Das ist dann Kulanz. Im Versandhandel ist der Händler gesetzlich *verpflichtet*, die Ware zurückzunehmen. Vor Ort hast du gar kein Recht auf Wandlung.




> achja und mit den gesetzen habe ich mich eig nicht 100% mit beschäfftigt ist bischen zuviel gelese xD


Damit macht man sich zum perfekten Opfer, denn nur wer seine Rechte kennt, kann sie auch einfordern.


----------



## MRT1991 (20. Januar 2012)

ja kk also woher weiss ich den wer sich an die gesetze hält gibts irgendwelche sachen oder muss ich die händler selber fragen.


----------



## hotfirefox (20. Januar 2012)

Also du stellst Fragen, da kann man echt nur mit dem Kopf schütteln!


----------



## MRT1991 (20. Januar 2012)

das war nur spaß 

also ok gut naja ich muss danmal gucken wo ich die headsets testen kann.kan man die eig nicht bei saturn testen ?


----------



## Diavel (20. Januar 2012)

Madz schrieb:


> Damit macht man sich zum perfekten Opfer, denn nur wer seine Rechte kennt, kann sie auch einfordern.



Naja, damit man die alle kennt muss man schon Jura studieren. Allein das Fernabsatzgesetz ist mit seinen ganzen Ausnahmen, richlinienkonformer Auslegung, etc schon dermaßen kompliziert das es ein halbes Semester Zivilrecht belegt. So nen groben Überblick zu haben ist aber nicht verkehrt.



MRT1991 schrieb:


> ja kk also woher weiss ich den wer sich an die gesetze hält gibts irgendwelche sachen oder muss ich die händler selber fragen.


 
Der Händler der sich nicht an die Gesetze im Fernabsatz hält ist schön doof. Das kann für die nämlich richtig teuer werden wenn die Verbraucherzentrale das mitbekommt.

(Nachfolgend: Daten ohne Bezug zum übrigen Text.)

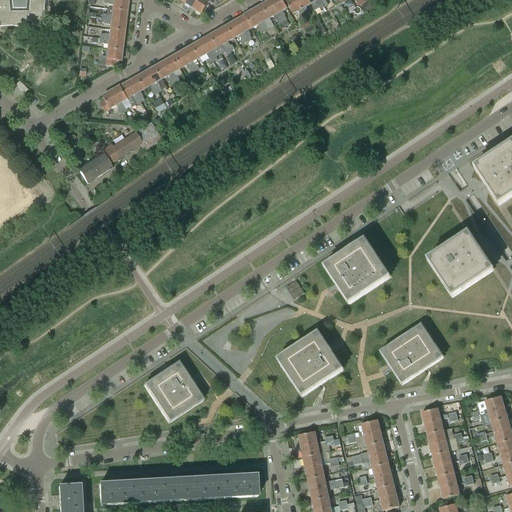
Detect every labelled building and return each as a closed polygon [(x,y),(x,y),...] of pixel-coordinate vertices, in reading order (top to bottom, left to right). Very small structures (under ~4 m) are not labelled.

Die halten sich eigentlich alle daran. Wenn die das mal nicht tun dann aus Unwissenheit. Gewährleistung ist da so nen Paradebeispiel für.

Grüße


----------



## Madz (20. Januar 2012)

> kan man die eig nicht bei saturn testen ?


Saturn ist aufgrund unzureichender Quellen, der hohen Grundlautstärke und der vergleichsweise schlechten Auswahl nicht geeignet.


----------



## MRT1991 (20. Januar 2012)

schade das es kein laden gibt wo man die produkte testen kan man -.-
leute kan einer von euch gucken ob einer von euch ersatzteile für eine canyon headset finden kan leider weiss ich nicht welches model das ist.
ich weiss nur das der son verstärker hat wo man ne baterie rein machen muss das ist sowas wie bass boost oder bass reflex system.


----------



## Madz (20. Januar 2012)

Canyon? Muss man die Marke kennen? 

Edit: Die teile kosten doch nur 10€, kann man also getrost unter billigschrott verbuchen. Dafür willst du ersatzteile haben? lol.


----------



## MRT1991 (20. Januar 2012)

wieso nennst du das sofort billigschrott der sound von dem war auch nicht schlecht.
wen es nach dem preis gehen würde dan müsste man eure sogenannten hifi dinger auch als billigen schrott darstellen wen die ja so günstig sind.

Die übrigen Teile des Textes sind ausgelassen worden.